▸ **EXERCISE AIM**
Give the number of lines in the following entries that contain the word "format", with nothing added.

[Start of Attachment]

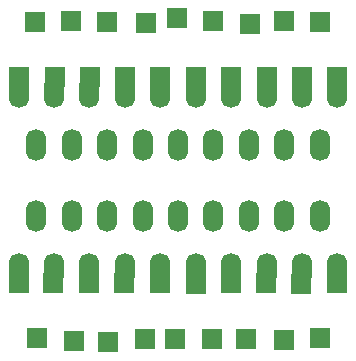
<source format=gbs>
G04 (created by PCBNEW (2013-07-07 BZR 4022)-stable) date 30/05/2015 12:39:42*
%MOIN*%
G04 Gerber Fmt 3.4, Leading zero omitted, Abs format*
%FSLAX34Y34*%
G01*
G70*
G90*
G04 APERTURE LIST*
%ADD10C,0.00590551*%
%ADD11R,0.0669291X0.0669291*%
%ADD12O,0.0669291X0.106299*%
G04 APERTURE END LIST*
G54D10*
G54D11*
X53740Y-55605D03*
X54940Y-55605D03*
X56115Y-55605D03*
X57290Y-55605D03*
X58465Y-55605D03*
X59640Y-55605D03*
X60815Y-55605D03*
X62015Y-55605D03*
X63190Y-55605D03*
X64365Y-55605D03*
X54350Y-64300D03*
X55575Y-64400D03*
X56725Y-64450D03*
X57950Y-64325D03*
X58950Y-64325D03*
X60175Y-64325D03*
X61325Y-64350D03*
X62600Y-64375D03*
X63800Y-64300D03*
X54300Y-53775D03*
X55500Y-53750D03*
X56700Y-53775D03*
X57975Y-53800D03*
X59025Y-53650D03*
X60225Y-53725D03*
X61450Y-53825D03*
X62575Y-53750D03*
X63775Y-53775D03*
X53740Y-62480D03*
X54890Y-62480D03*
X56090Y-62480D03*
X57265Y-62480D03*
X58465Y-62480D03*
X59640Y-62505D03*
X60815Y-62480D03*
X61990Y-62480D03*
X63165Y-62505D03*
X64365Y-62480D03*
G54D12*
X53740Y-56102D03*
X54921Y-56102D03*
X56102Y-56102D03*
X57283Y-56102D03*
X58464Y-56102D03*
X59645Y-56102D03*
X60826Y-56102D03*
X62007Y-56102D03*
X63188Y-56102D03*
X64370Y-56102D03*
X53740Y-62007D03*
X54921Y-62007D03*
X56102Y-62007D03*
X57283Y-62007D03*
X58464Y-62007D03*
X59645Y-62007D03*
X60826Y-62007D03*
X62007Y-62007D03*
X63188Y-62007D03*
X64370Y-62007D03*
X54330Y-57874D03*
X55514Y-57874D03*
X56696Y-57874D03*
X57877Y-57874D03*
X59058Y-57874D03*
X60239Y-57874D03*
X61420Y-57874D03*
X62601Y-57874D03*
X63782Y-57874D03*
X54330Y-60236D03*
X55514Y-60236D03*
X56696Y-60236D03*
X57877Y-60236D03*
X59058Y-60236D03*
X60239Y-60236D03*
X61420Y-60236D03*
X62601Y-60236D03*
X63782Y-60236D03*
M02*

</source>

[End of Attachment]

▸ **RESPONSE**
2